What you are asked to do:
Give every line from the entries that contains "coordinate".

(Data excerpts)
##########
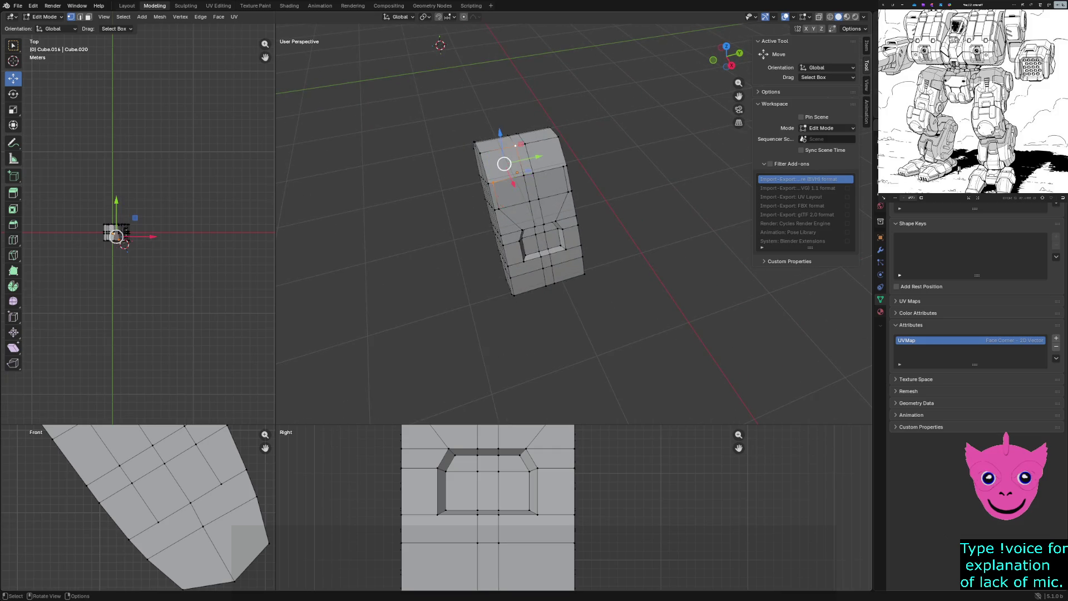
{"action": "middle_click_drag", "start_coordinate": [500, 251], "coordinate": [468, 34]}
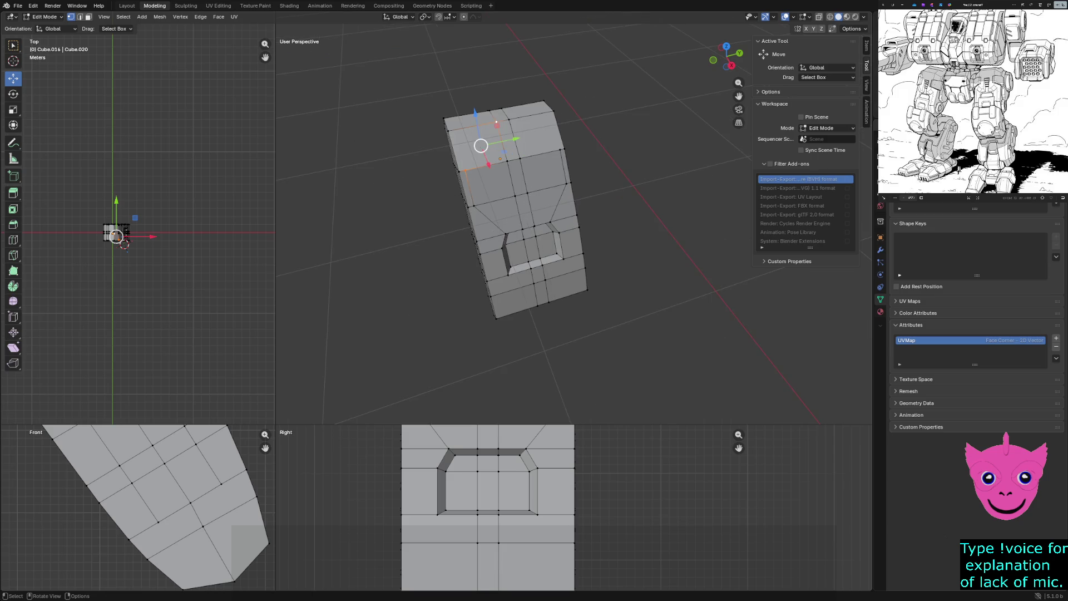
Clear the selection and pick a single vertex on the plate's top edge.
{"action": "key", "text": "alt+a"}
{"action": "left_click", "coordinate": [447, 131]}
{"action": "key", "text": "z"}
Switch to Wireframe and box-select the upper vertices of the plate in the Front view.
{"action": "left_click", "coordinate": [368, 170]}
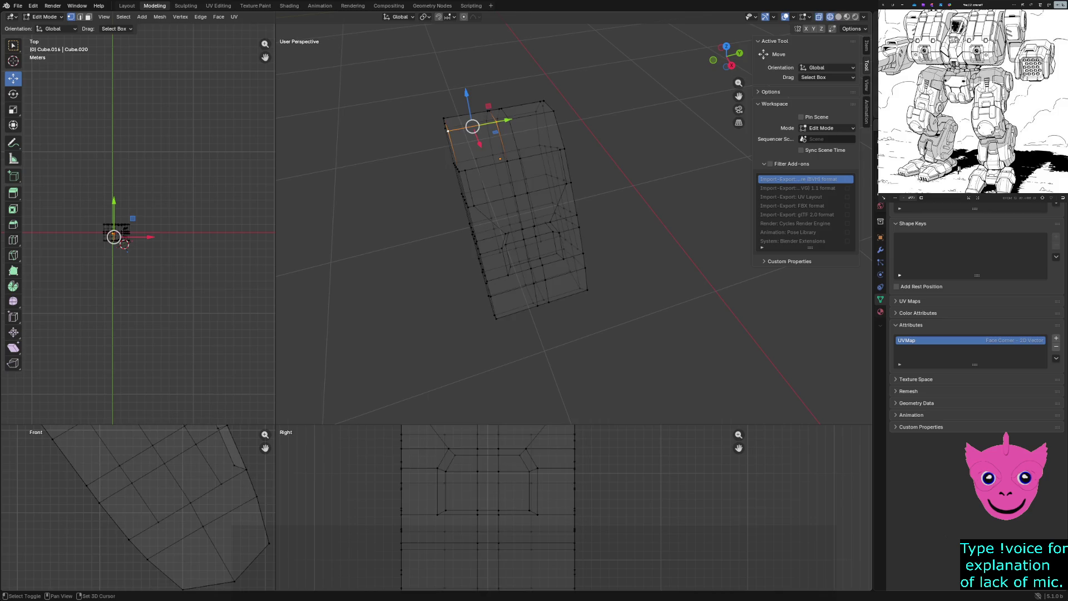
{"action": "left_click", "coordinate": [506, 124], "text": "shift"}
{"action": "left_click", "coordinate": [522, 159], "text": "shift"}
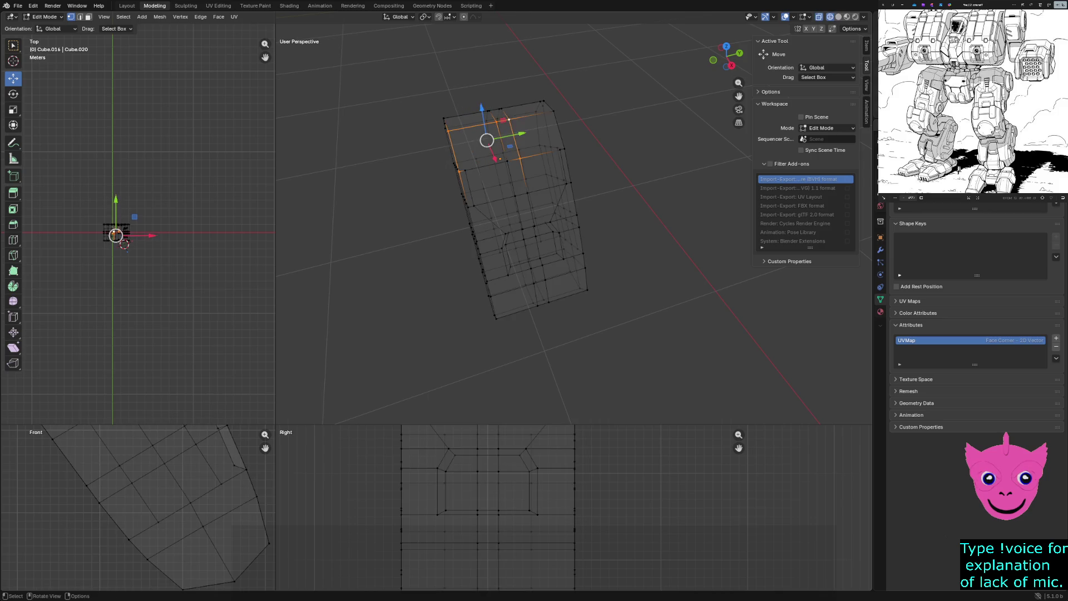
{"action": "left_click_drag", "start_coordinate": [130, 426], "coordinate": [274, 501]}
##########
Solution for this exercise:
{"action": "middle_click_drag", "start_coordinate": [500, 251], "coordinate": [468, 34]}
{"action": "left_click", "coordinate": [447, 131]}
{"action": "left_click", "coordinate": [368, 170]}
{"action": "left_click", "coordinate": [506, 124], "text": "shift"}
{"action": "left_click", "coordinate": [522, 159], "text": "shift"}
{"action": "left_click_drag", "start_coordinate": [130, 426], "coordinate": [274, 501]}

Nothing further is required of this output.